McGrath slams free GP card as ‘ill conceived’

Independent TD Mattie McGrath has described the leaked budget proposal to extend free GP Medical Card services to all children under five as an act of sheer political opportunism designed to deflect the public away from the implementation of devastating cuts to Medical Card eligibility.

Independent TD Mattie McGrath has described the leaked budget proposal to extend free GP Medical Card services to all children under five as an act of sheer political opportunism designed to deflect the public away from the implementation of devastating cuts to Medical Card eligibility.

Deputy McGrath was speaking as the news that the Department of Health has secured the concession has met with a deeply mixed public reaction.

“The Irish Medical Organisation has already explicitly warned that the planned expansion of the medical card scheme to some categories of patient must not come at the expense of low income groups who rely on medical cards; and yet this is exactly what the Minister is doing. The Labour Party in particular are grasping at any straw that they can take back to their utterly disillusioned voters, which they can then claim as a victory for them in Government. People have not forgotten that this is a Government which has already had to abandon a key election commitment to extend free GP care to almost 60,000 people with long-term illnesses. That plan, proposed as a first step on the way to free GP care for all, was supposed to have been introduced by March 2012, and yet where is it now? A little under half of all five year olds in the country, 47.8%, already have access to medical cards and what this measure will do if it is introduced is extend that provision to children of parents who by and large will not suffer crippling costs if their child needs GP care.”

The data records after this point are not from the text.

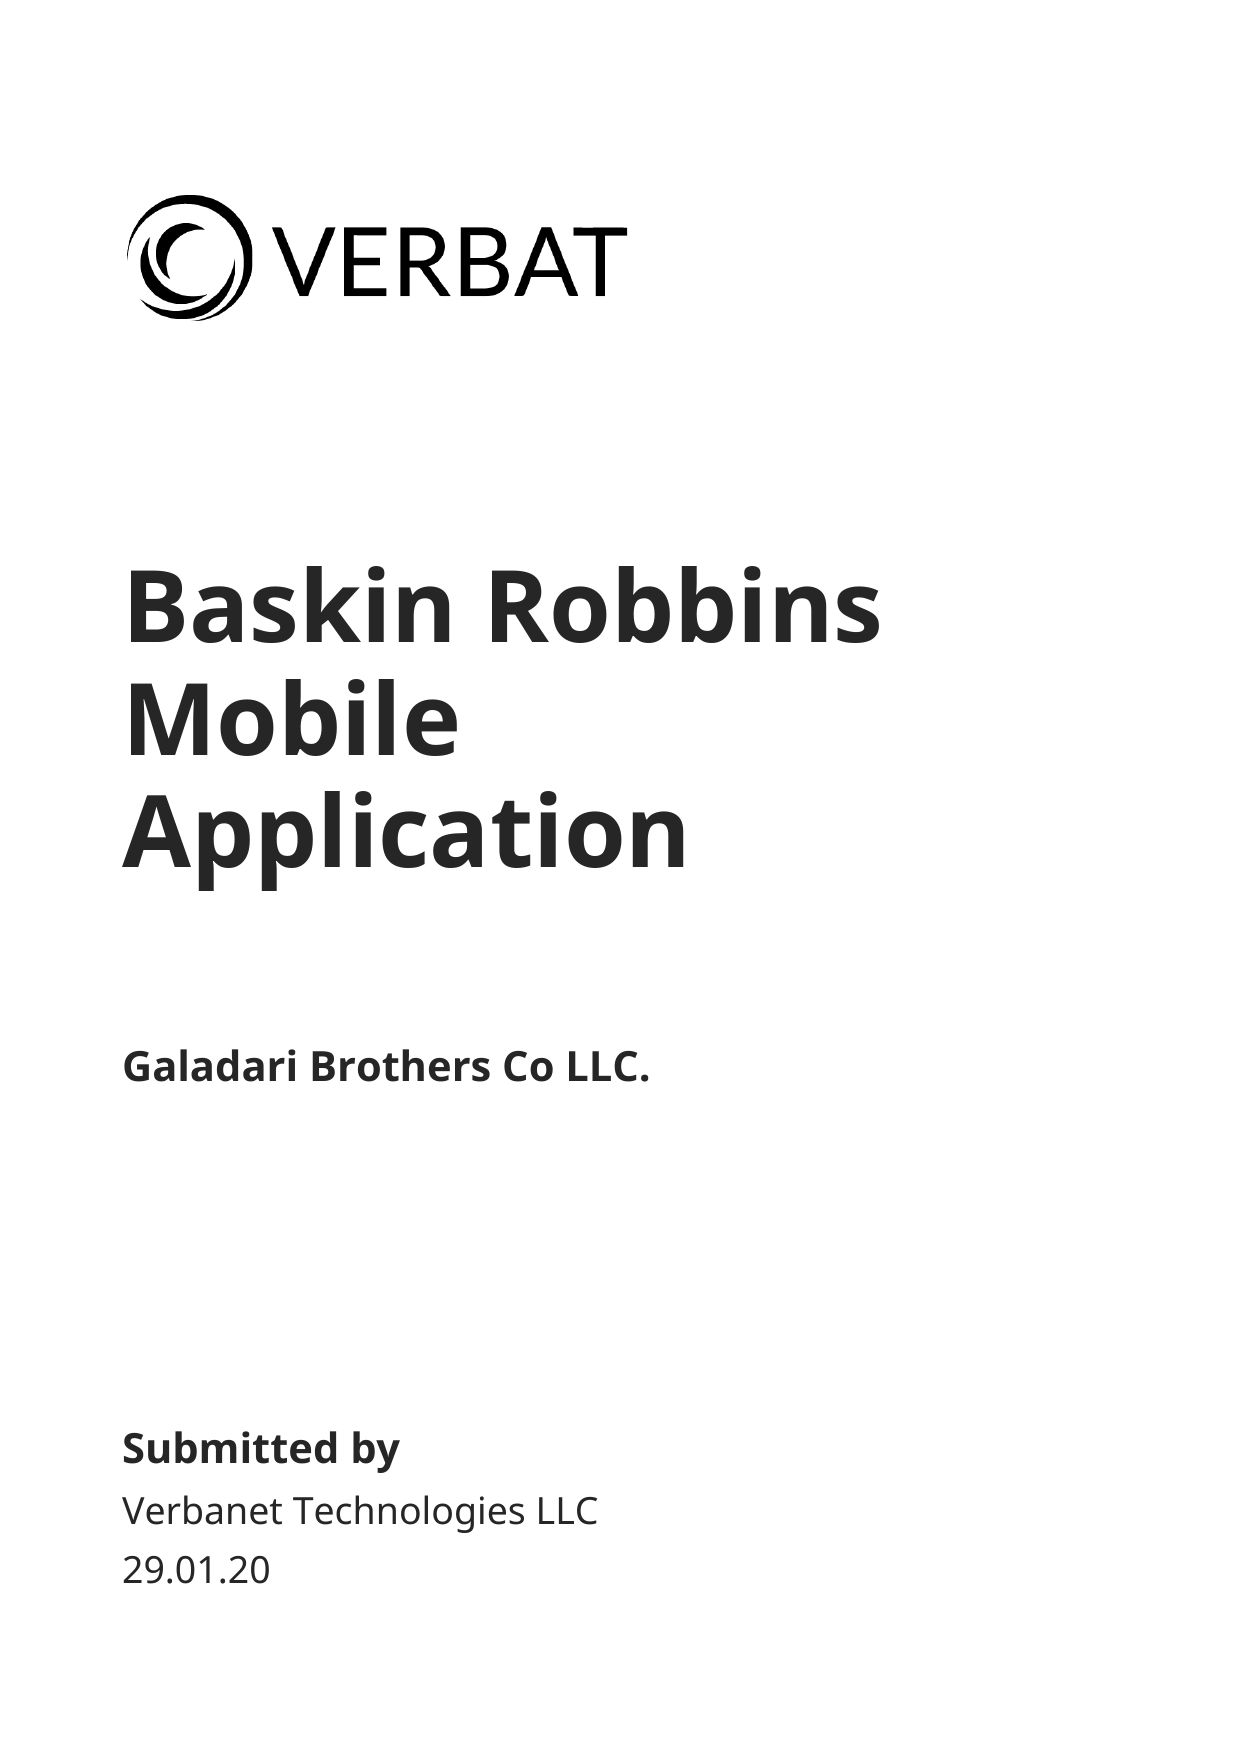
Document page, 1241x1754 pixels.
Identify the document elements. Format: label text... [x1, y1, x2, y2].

text Verbanet Technologies LLC 29.01.20 [122, 1484, 1053, 1594]
text Mobile Application [122, 683, 1053, 908]
text Submitted by [122, 1419, 1053, 1476]
picture [121, 188, 636, 326]
text Baskin Robbins [122, 570, 1053, 683]
text Galadari Brothers Co LLC. [122, 1037, 1053, 1093]
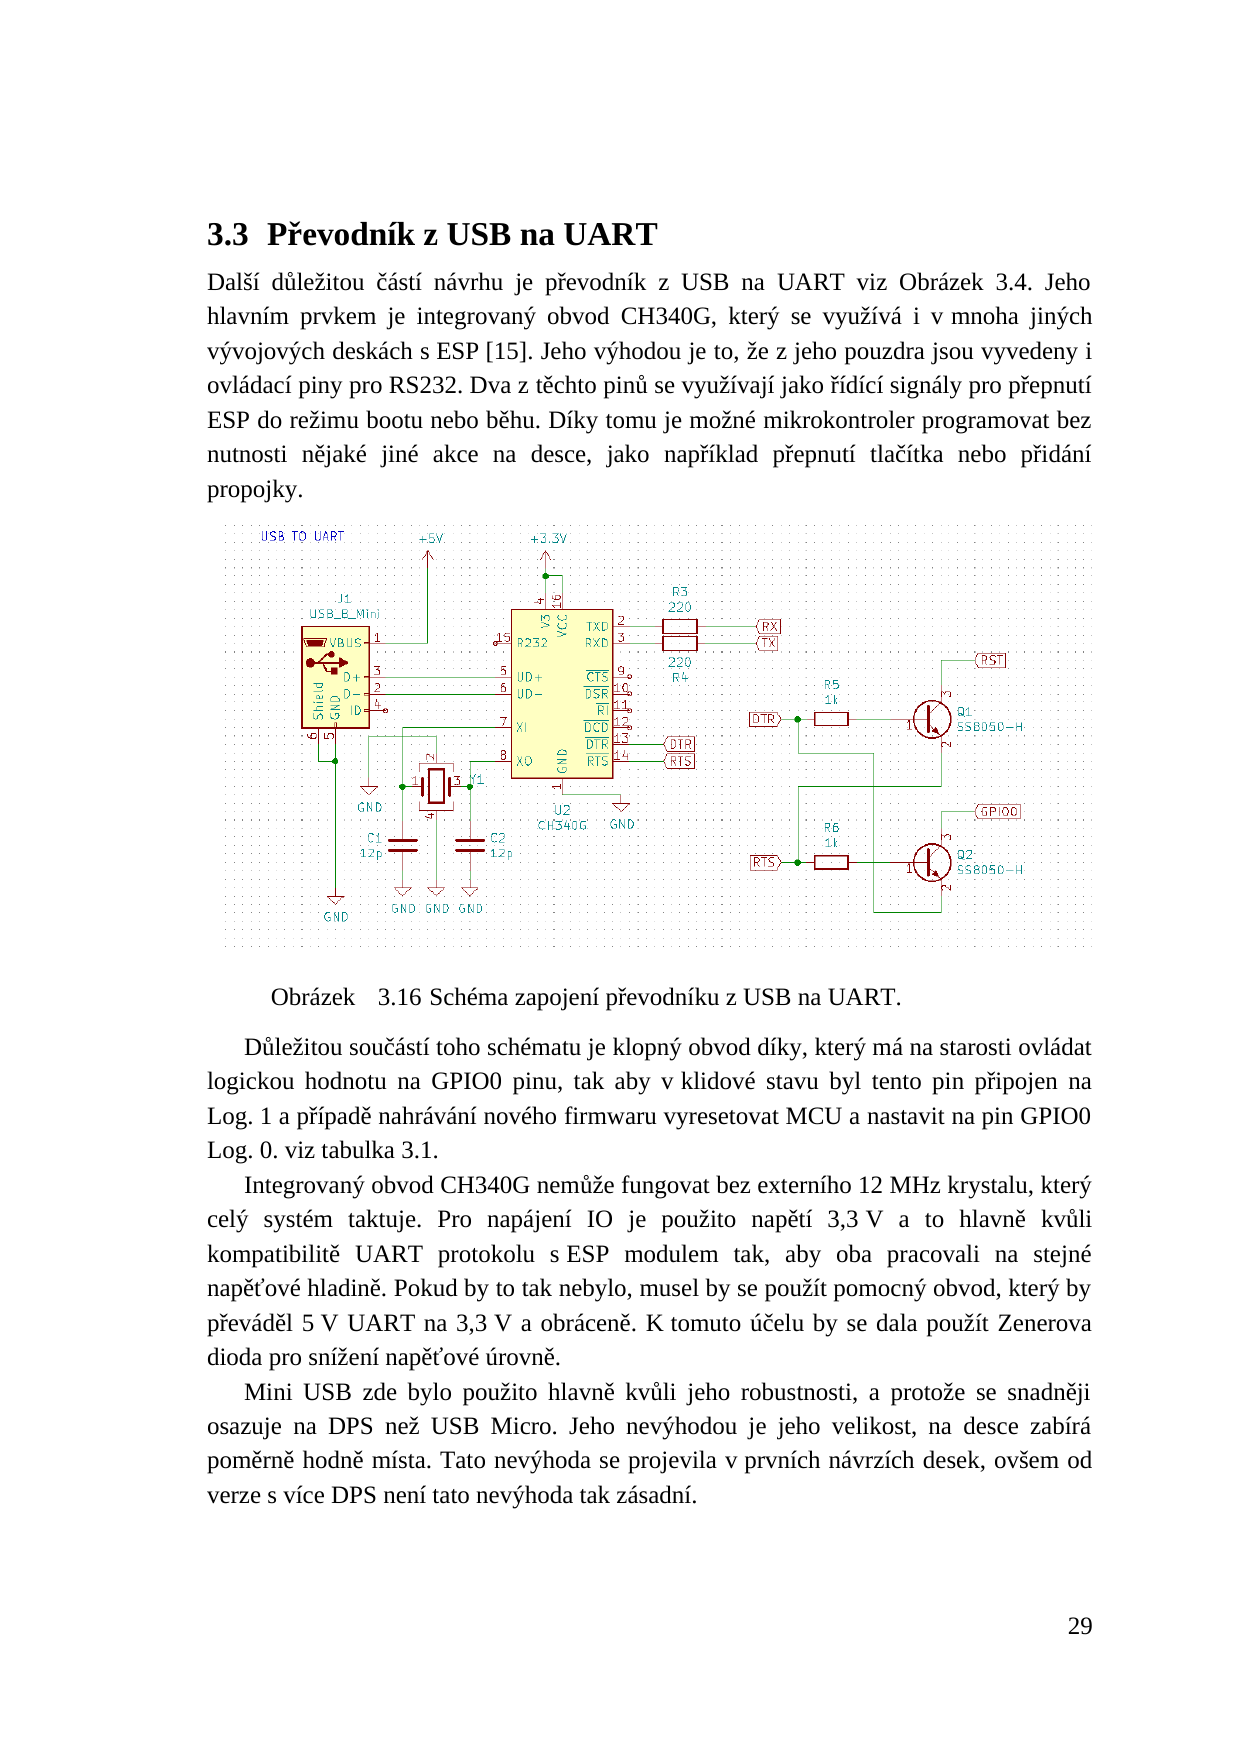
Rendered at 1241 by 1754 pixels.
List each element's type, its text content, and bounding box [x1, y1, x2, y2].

table_header [207, 508, 1092, 970]
text Integrovaný obvod CH340G nemůže fungovat bez externího 12 MHz krystalu, který celý systém taktuje. Pro napájení IO je použito napětí 3,3 V a to hlavně kvůli kompatibilitě UART protokolu s ESP modulem tak, aby oba pracovali na stejné napěťové hladině. Pokud by to tak nebylo, musel by se použít pomocný obvod, který by převáděl 5 V UART na 3,3 V a obráceně. K tomuto účelu by se dala použít Zenerova dioda pro snížení napěťové úrovně. [207, 1170, 1092, 1371]
table_cell Obrázek [207, 970, 366, 1032]
text Další důležitou částí návrhu je převodník z USB na UART viz Obrázek 3.4. Jeho hlavním prvkem je integrovaný obvod CH340G, který se využívá i v mnoha jiných vývojových deskách s ESP [15]. Jeho výhodou je to, že z jeho pouzdra jsou vyvedeny i ovládací piny pro RS232. Dva z těchto pinů se využívají jako řídící signály pro přepnutí ESP do režimu bootu nebo běhu. Díky tomu je možné mikrokontroler programovat bez nutnosti nějaké jiné akce na desce, jako například přepnutí tlačítka nebo přidání propojky. [207, 267, 1092, 502]
text Důležitou součástí toho schématu je klopný obvod díky, který má na starosti ovládat logickou hodnotu na GPIO0 pinu, tak aby v klidové stavu byl tento pin připojen na Log. 1 a případě nahrávání nového firmwaru vyresetovat MCU a nastavit na pin GPIO0 Log. 0. viz tabulka 3.1. [207, 1032, 1092, 1164]
picture [218, 520, 1093, 949]
text Mini USB zde bylo použito hlavně kvůli jeho robustnosti, a protože se snadněji osazuje na DPS než USB Micro. Jeho nevýhodou je jeho velikost, na desce zabírá poměrně hodně místa. Tato nevýhoda se projevila v prvních návrzích desek, ovšem od verze s více DPS není tato nevýhoda tak zásadní. [207, 1377, 1092, 1509]
table_cell 3.4 Schéma zapojení převodníku z USB na UART. [366, 970, 1092, 1032]
subtitle Převodník z USB na UART [207, 215, 1092, 253]
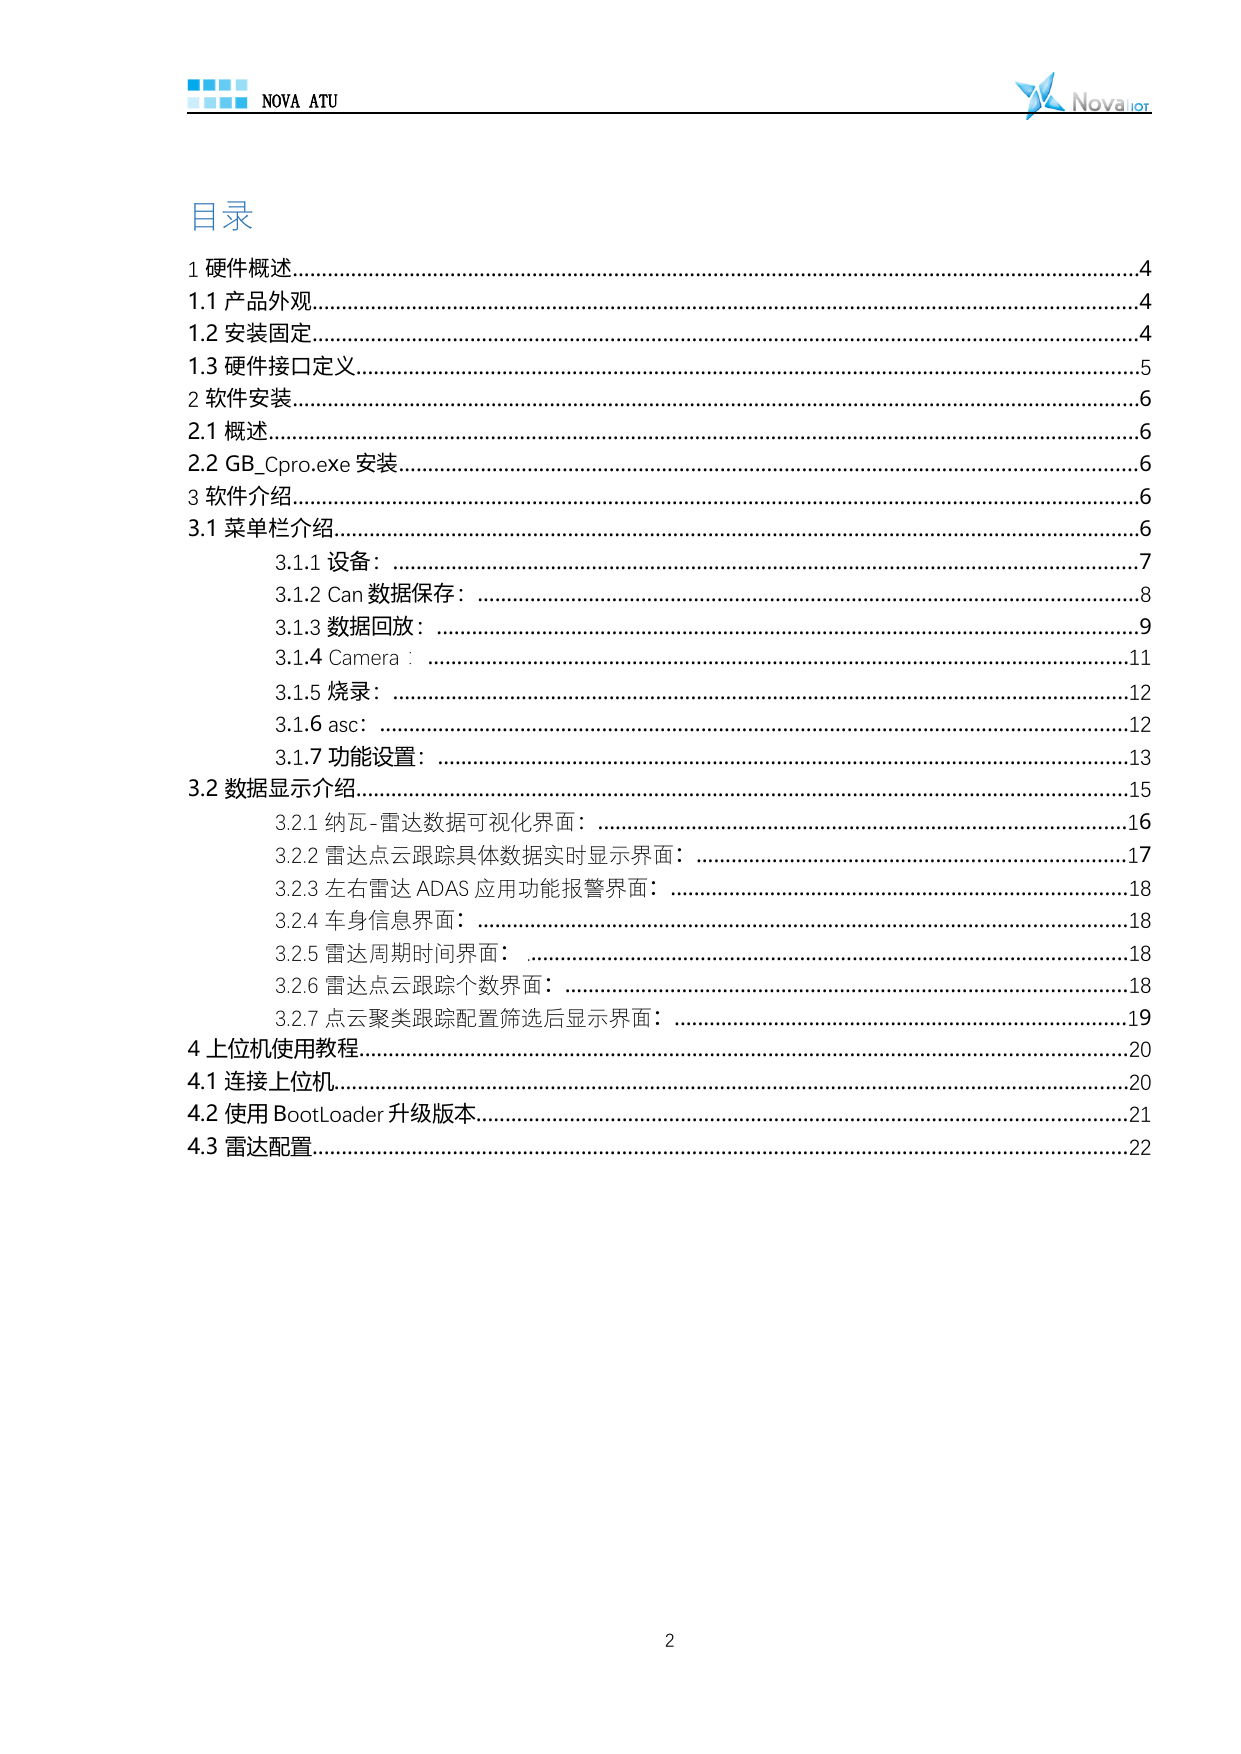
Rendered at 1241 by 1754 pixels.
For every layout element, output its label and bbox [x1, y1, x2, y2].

picture [187, 70, 257, 112]
picture [1013, 72, 1152, 112]
picture [187, 114, 257, 118]
picture [1013, 114, 1152, 120]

The programme for Government contains a commitment to introduce free primary care for people with long-term illnesses within the first year. However, this deadline was missed as was a second deadline to extend the scheme further to people on the High-Tech drugs scheme. No legislation has been published despite repeated promises that its introduction was imminent:

“No one is suggesting that all our citizens should not have access to a GP if and when they need it. The question here concerns why should those least able to afford that access be denied it to supplement those children whose parents are of already sufficient means? In June we witnessed the scandal of enormous waste and value- for-money failings across key areas of the HSE such as staffing, patient transport, drug payments and computer systems; yet we hear little or nothing about what is being done to stop this haemorrhaging of money which if resolved could easily lead to an immediate reduction in the denial of discretionary medical cards for instance. This is a badly thought out plan that will hurt more people than it will help due to the obvious need to make the eligibility criteria for other applicants more onerous. I would strongly urge all involved in the roll out of this counter-productive plan to seriously reconsider its implementation and to look again at more equitable and effective policy options,” said Deputy McGrath.